Records: Begin
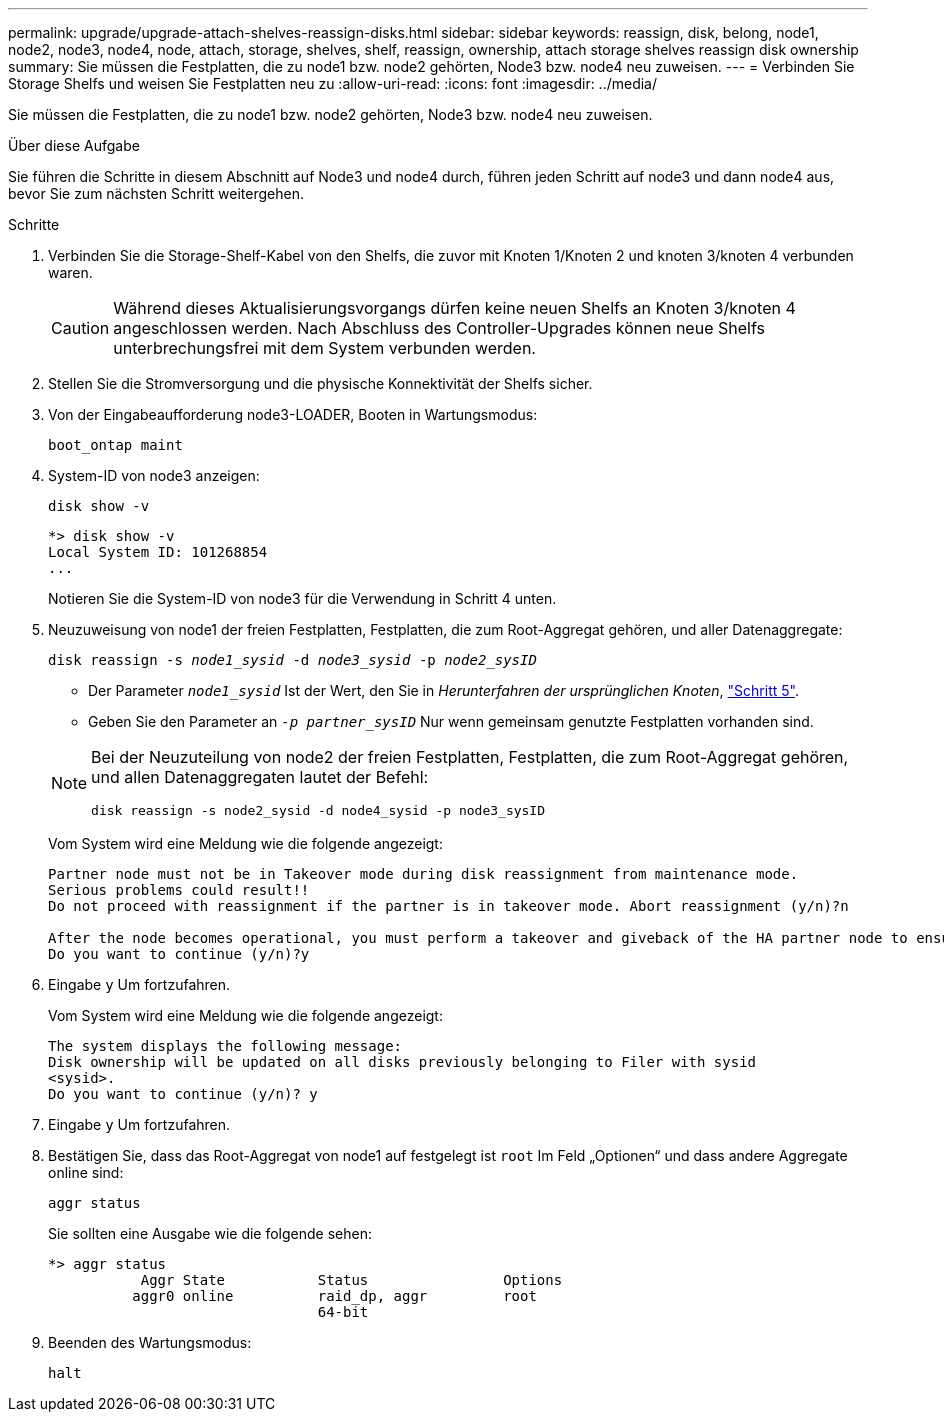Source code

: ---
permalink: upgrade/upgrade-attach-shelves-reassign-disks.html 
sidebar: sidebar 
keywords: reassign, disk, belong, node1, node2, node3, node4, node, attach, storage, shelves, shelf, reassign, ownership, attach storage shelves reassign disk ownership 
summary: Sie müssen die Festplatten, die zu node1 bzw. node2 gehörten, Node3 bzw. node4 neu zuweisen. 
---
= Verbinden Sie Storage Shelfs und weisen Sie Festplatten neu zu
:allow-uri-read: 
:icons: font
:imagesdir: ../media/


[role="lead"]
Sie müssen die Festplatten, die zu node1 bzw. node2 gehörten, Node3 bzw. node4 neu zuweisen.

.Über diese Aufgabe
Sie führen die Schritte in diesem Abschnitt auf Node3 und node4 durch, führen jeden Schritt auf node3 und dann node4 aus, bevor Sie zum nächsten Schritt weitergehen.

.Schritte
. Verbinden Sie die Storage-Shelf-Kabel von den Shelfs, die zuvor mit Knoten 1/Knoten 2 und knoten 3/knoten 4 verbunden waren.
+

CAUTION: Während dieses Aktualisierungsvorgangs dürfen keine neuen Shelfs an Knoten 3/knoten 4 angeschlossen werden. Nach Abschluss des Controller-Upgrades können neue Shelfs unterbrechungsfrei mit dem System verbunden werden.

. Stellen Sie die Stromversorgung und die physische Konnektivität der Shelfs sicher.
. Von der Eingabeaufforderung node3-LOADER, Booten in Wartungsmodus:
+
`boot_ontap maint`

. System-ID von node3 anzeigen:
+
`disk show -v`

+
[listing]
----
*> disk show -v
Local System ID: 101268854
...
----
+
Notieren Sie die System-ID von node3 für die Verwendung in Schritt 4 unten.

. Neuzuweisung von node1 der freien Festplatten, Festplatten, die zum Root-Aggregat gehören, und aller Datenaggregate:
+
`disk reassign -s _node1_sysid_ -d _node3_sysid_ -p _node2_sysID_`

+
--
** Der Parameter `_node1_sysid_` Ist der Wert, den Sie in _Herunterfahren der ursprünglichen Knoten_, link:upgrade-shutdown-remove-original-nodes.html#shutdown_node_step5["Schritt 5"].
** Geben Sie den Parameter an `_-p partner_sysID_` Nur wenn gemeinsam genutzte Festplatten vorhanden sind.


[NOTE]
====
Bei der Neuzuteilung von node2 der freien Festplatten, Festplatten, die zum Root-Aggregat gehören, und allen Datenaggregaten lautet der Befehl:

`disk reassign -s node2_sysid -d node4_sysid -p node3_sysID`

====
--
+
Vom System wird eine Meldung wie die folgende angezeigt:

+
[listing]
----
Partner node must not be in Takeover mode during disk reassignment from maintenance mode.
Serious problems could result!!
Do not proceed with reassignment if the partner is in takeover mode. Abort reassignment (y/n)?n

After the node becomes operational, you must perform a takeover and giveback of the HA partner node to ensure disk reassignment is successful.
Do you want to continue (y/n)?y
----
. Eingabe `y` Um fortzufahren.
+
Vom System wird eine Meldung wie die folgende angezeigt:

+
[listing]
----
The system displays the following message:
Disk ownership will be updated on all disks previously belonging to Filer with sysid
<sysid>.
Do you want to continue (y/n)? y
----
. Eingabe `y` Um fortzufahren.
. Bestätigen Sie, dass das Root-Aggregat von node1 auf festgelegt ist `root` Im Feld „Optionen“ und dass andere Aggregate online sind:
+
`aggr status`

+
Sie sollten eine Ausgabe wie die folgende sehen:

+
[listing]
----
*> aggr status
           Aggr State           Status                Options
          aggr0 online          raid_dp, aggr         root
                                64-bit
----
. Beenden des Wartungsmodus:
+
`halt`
Records: End
> Requirement: Show, from the entries above, every line that includes the string "disks".

> Answer for this exercise:
permalink: upgrade/upgrade-attach-shelves-reassign-disks.html 
Disk ownership will be updated on all disks previously belonging to Filer with sysid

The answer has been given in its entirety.